For blogs, maybe you answered their question so thoroughly that they have no other questions about the topic. They know exactly what to do next, so they leave your site after viewing one page.
See the problem?
The bounce would say that’s a failure. But in reality, it’s mission complete and you gained a loyal fan of your brand because you answered their question perfectly. Next week, they come back to your site, subscribe to your newsletter, and schedule a sales call.
Your bounce rate doesn’t tell the full story when it comes to the value of your site to others. So don’t let it bother you.
And if you want to improve it, try ending your posts by instructing the reader to click a link to go to a related post about the topic. This alone will cut down on a ton of bounces.
Time On Site
Time on site tracks how much time visitors spend on your site. I’m not a big fan of this one either.
Remember the main goal of SEO is to make money. We do that by driving traffic. We generate traffic by ranking high on Google.
Meaning the point of SEO isn’t for vanity metrics like on site time. And that certainly doesn’t pay the bills.

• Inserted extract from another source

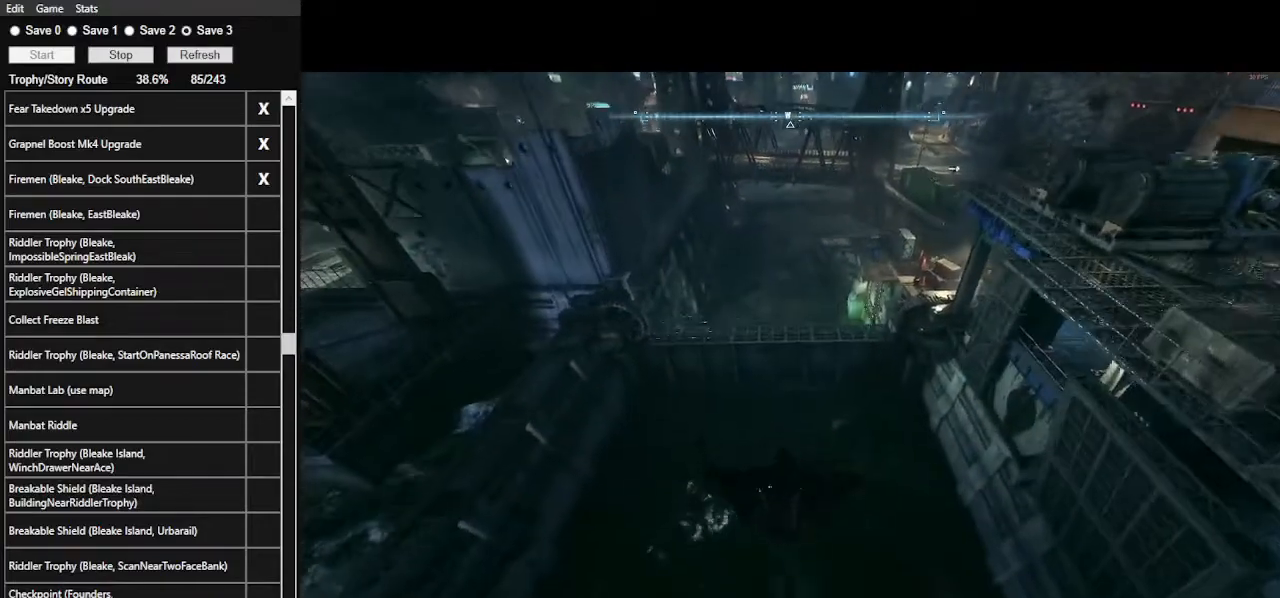
{"keys": ["space", "w"], "mouse": [], "events": []}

Let’s go into another scenario. Say someone visits your store for 10 seconds, sees everything they desire, and makes a purchase. Your time on site is bad at 10 seconds, but your profits trump that by a mile.
There’s no recommended on site time and it will also vary depending on the site you have: ecommerce, content, landing page, etc. Do yourself a favor and ignore this one.
Weekly Changes
If you’re anything like me, you want progress and you want it now. But Google doesn’t operate that way.

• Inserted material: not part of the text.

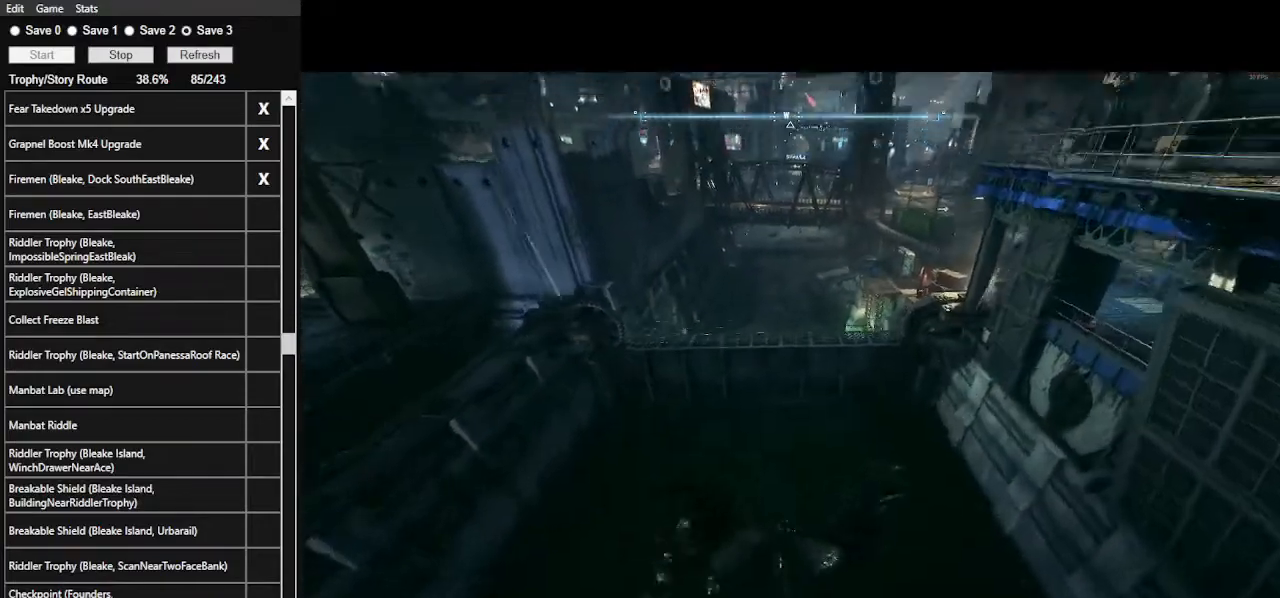
{"keys": ["space", "w"], "mouse": [], "events": []}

Publishing content and gaining backlinks will take weeks if not months to improve your search results. That’s just the way it is.

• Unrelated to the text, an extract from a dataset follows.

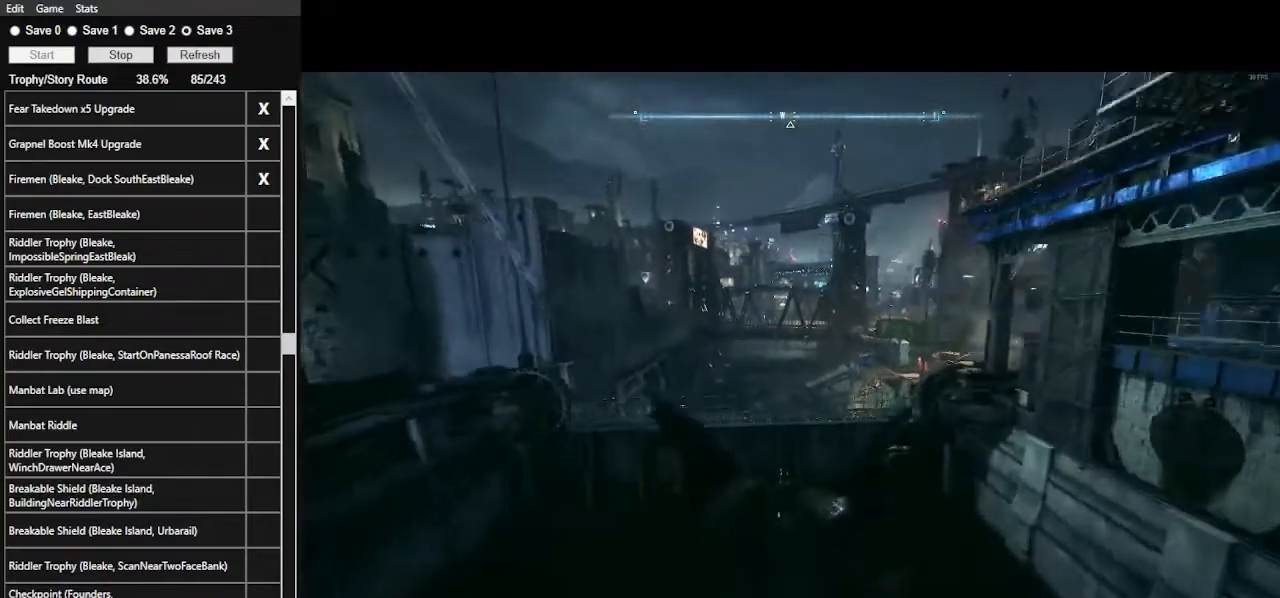
{"keys": ["space", "w"], "mouse": [], "events": []}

Put in the work. Be patient. And check your traffic stats monthly rather than weekly. Daily is foolish.
However, if you’ve seen a drastic decrease over the last few months and it’s a pattern, that’s problematic enough to worth looking into. See if Google can’t read your site or penalized you by running an Index Coverage Status report.
Social Traffic
Social traffic is the traffic coming to your site from platforms like Facebook, Twitter, Instagram, LinkedIn, and Pinterest. Google Analytics will show you this figure in their Acquisition Overview.
While I’m all for free traffic, I don’t value this in a SEO report nor spend time tracking it. Why? Because it’s highly volatile and random.
You’ll see wildly different traffic numbers month by month based on a variety of random factors like social algorithms, third party’s engagement with your post (retweets, comments, and upvotes), time of posting, etc.
This traffic reflects more about how many social media followers you have than your SEO performance. It’s not a solid indicator of ranking higher on Google.
Remember, if everything is progressing well for you and you have the extra time or cash to pay for a SEO strategist, feel free to dive into additional data. But for the majority, focusing on the seven metrics we defined above is all you need to get to millions of views. I promise you.
Conclusion
When you track SEO metrics like we outlined above, you should feel like a seasoned traffic professional, because you are.
Rookies hope and pray for Google results. Veterans use data to will their way to first rage rankings.
And if you’re not already tracking data like organic traffic and backlinks, there’s no better time to start than today.
What’s the most important SEO metric in your opinion?